▶ What is required
Go over the records and copy every line with the string "sides".

▶ Data records

+++++

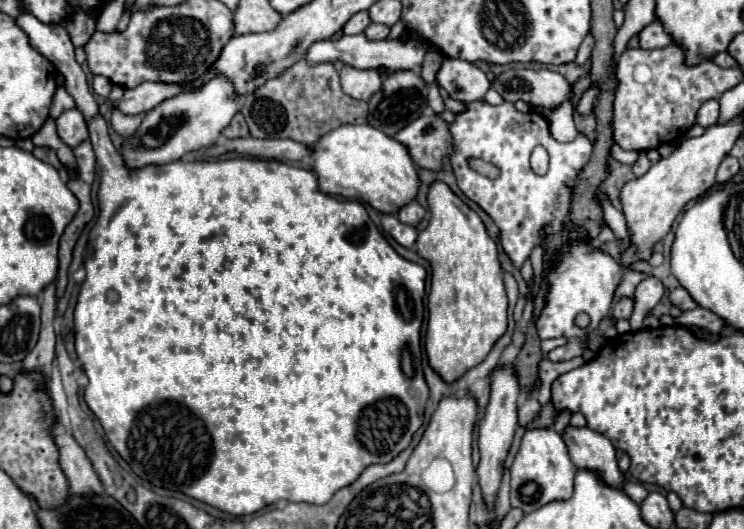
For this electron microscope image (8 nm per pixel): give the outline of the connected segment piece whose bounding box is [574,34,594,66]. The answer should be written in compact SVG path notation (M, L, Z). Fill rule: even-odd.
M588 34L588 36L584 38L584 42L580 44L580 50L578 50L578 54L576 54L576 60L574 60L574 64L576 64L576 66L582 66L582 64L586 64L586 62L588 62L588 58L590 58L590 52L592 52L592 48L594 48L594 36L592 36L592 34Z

+++++

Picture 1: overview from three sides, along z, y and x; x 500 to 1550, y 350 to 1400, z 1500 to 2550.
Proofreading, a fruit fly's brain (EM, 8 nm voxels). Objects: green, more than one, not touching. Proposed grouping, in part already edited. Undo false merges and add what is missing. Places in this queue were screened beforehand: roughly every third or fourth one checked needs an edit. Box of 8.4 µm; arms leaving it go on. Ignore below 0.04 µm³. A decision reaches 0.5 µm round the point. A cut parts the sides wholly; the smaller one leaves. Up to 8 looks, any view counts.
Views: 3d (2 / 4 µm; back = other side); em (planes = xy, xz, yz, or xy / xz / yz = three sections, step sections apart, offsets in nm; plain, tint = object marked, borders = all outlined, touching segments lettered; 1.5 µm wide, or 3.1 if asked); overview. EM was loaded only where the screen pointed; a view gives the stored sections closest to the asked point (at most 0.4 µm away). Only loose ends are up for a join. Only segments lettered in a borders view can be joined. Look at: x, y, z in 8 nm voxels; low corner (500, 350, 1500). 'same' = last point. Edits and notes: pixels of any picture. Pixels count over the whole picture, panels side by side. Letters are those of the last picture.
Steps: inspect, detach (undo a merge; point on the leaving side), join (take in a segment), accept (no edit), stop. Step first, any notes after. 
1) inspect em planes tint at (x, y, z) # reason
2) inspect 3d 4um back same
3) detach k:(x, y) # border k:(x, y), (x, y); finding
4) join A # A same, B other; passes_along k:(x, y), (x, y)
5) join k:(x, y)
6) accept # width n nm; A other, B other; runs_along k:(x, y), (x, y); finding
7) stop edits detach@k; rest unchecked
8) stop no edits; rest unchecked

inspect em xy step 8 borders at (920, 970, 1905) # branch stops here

+++++

▶ Result of the task
Picture 1: overview from three sides, along z, y and x; x 500 to 1550, y 350 to 1400, z 1500 to 2550.
Proofreading, a fruit fly's brain (EM, 8 nm voxels). Objects: green, more than one, not touching. Proposed grouping, in part already edited. Undo false merges and add what is missing. Places in this queue were screened beforehand: roughly every third or fourth one checked needs an edit. Box of 8.4 µm; arms leaving it go on. Ignore below 0.04 µm³. A decision reaches 0.5 µm round the point. A cut parts the sides wholly; the smaller one leaves. Up to 8 looks, any view counts.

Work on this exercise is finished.